§ Input
+===+

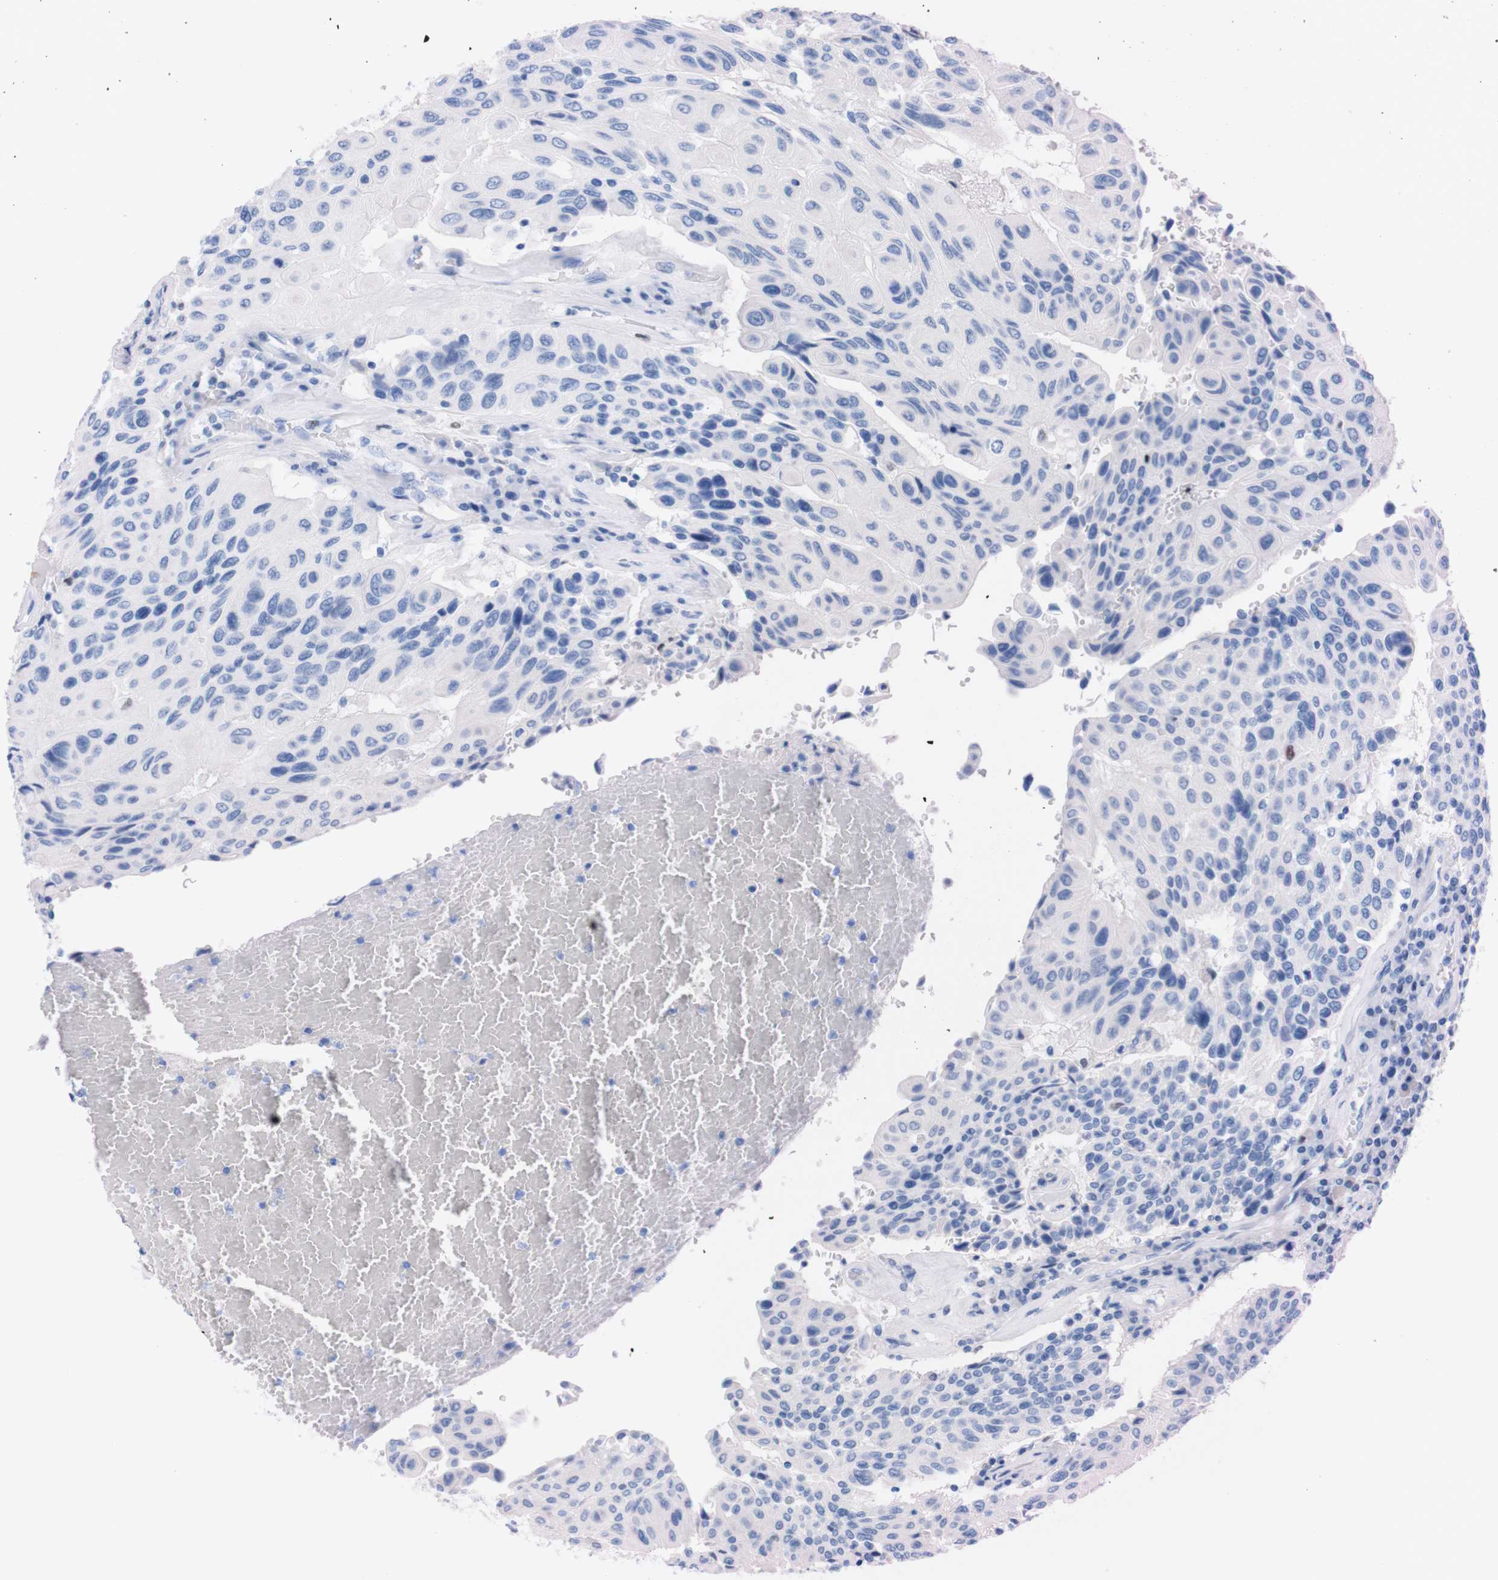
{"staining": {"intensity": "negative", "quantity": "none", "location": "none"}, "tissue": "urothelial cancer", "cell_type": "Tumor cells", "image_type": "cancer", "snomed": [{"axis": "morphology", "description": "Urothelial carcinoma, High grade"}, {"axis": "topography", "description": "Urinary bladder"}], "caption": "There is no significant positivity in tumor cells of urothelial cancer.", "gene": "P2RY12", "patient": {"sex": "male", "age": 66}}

+===+

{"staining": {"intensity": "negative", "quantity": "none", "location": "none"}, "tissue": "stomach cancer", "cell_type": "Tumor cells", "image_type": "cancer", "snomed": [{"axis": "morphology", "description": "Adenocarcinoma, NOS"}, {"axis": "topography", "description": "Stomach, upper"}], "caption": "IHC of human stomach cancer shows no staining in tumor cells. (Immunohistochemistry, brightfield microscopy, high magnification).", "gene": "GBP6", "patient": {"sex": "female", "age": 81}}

+===+

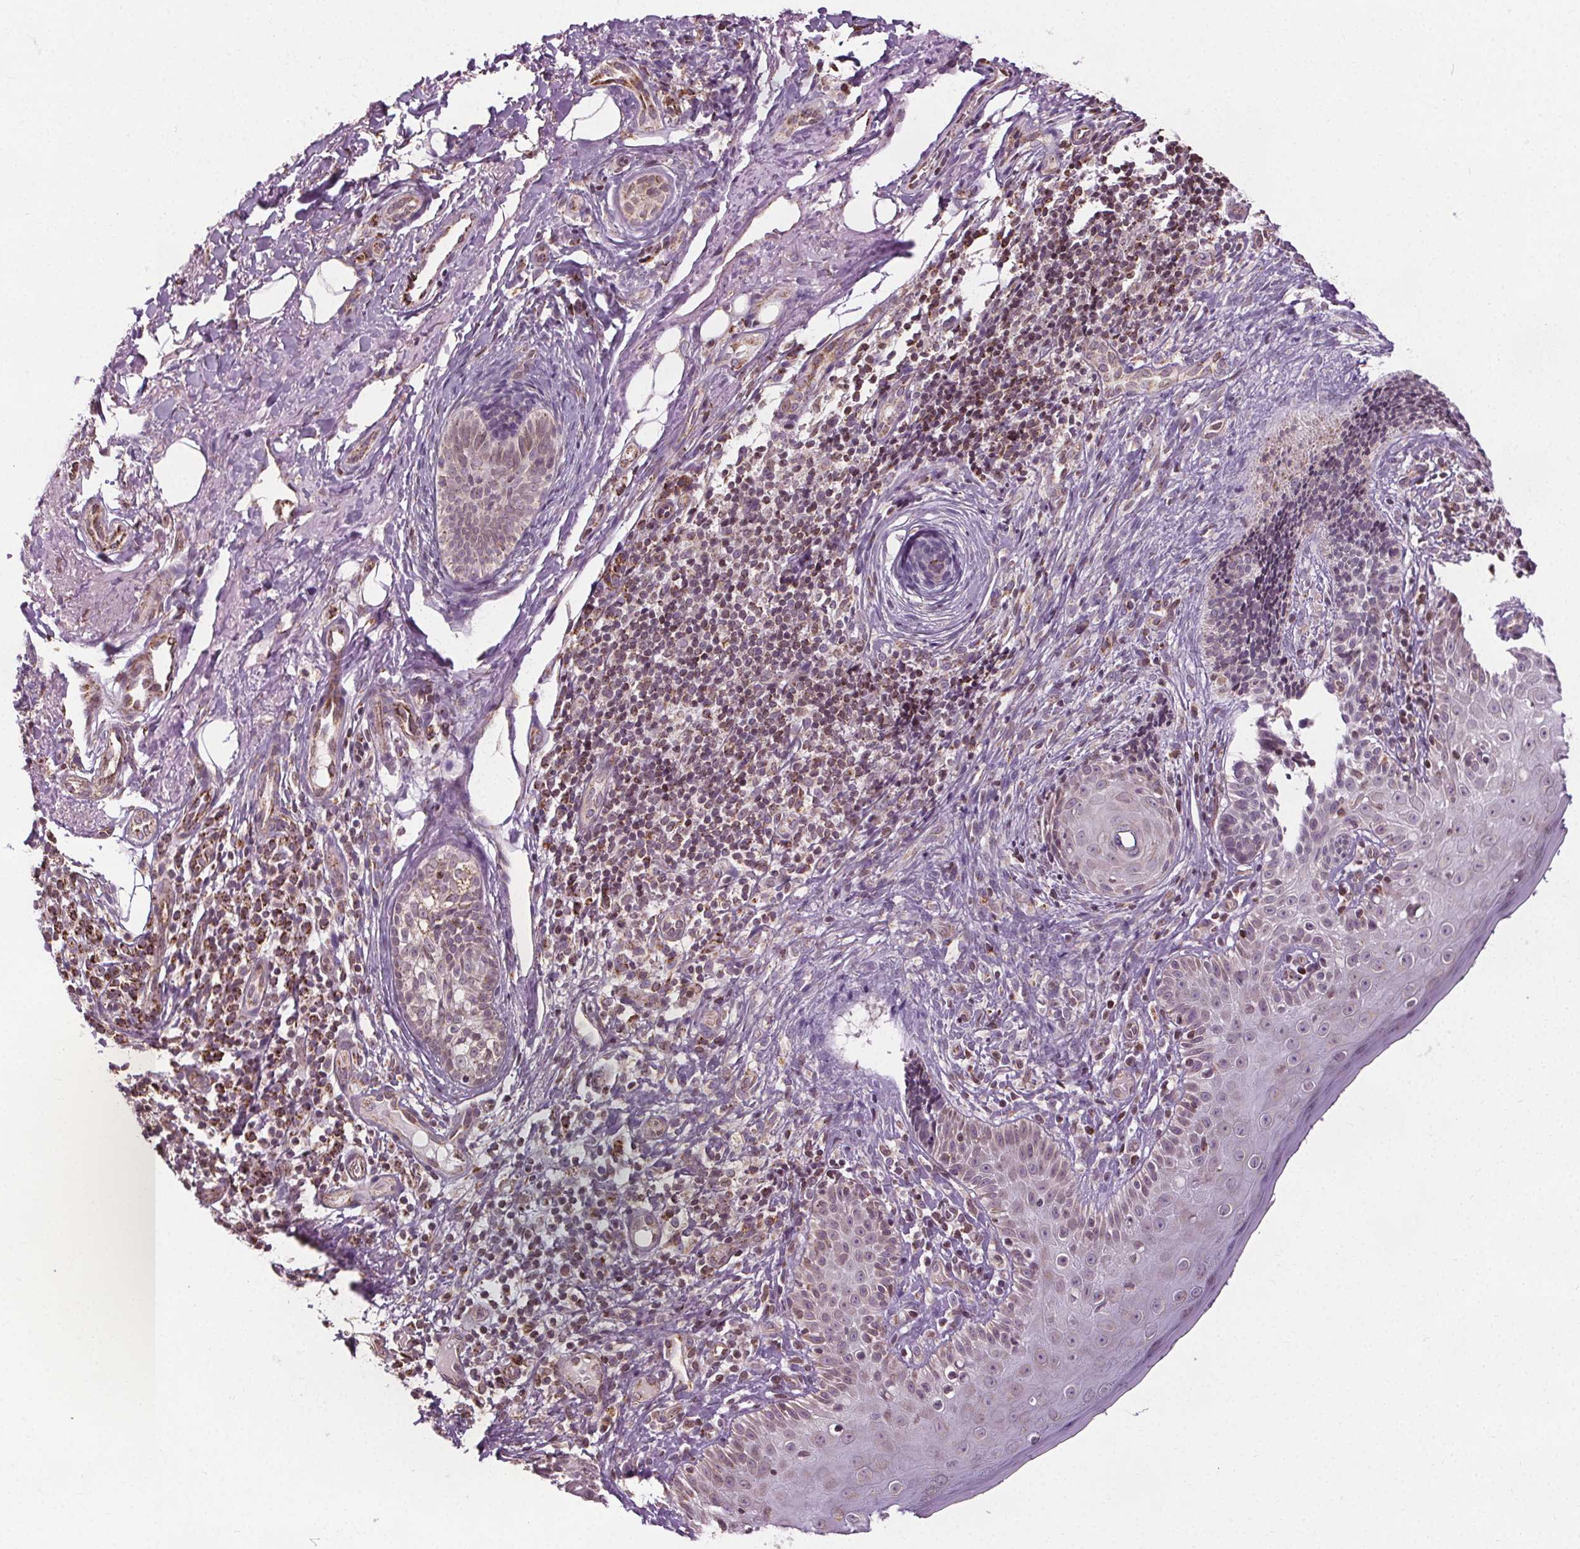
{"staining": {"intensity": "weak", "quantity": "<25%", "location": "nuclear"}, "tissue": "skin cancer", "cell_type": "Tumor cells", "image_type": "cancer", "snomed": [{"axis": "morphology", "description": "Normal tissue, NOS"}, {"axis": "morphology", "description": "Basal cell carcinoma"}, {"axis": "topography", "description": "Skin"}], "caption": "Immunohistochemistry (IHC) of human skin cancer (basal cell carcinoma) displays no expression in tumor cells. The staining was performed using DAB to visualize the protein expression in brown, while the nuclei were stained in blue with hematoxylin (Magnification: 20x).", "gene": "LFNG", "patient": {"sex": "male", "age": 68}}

+===+

§ What the exercise asks
Look through the records above and please copy every line in which the string "human" occurs.

§ Output of the exercise
{"staining": {"intensity": "negative", "quantity": "none", "location": "none"}, "tissue": "stomach cancer", "cell_type": "Tumor cells", "image_type": "cancer", "snomed": [{"axis": "morphology", "description": "Adenocarcinoma, NOS"}, {"axis": "topography", "description": "Stomach, upper"}], "caption": "IHC of human stomach cancer shows no staining in tumor cells. (Immunohistochemistry, brightfield microscopy, high magnification).", "gene": "GBP6", "patient": {"sex": "female", "age": 81}}
{"staining": {"intensity": "weak", "quantity": "<25%", "location": "nuclear"}, "tissue": "skin cancer", "cell_type": "Tumor cells", "image_type": "cancer", "snomed": [{"axis": "morphology", "description": "Normal tissue, NOS"}, {"axis": "morphology", "description": "Basal cell carcinoma"}, {"axis": "topography", "description": "Skin"}], "caption": "Immunohistochemistry (IHC) of human skin cancer (basal cell carcinoma) displays no expression in tumor cells. The staining was performed using DAB to visualize the protein expression in brown, while the nuclei were stained in blue with hematoxylin (Magnification: 20x).", "gene": "LFNG", "patient": {"sex": "male", "age": 68}}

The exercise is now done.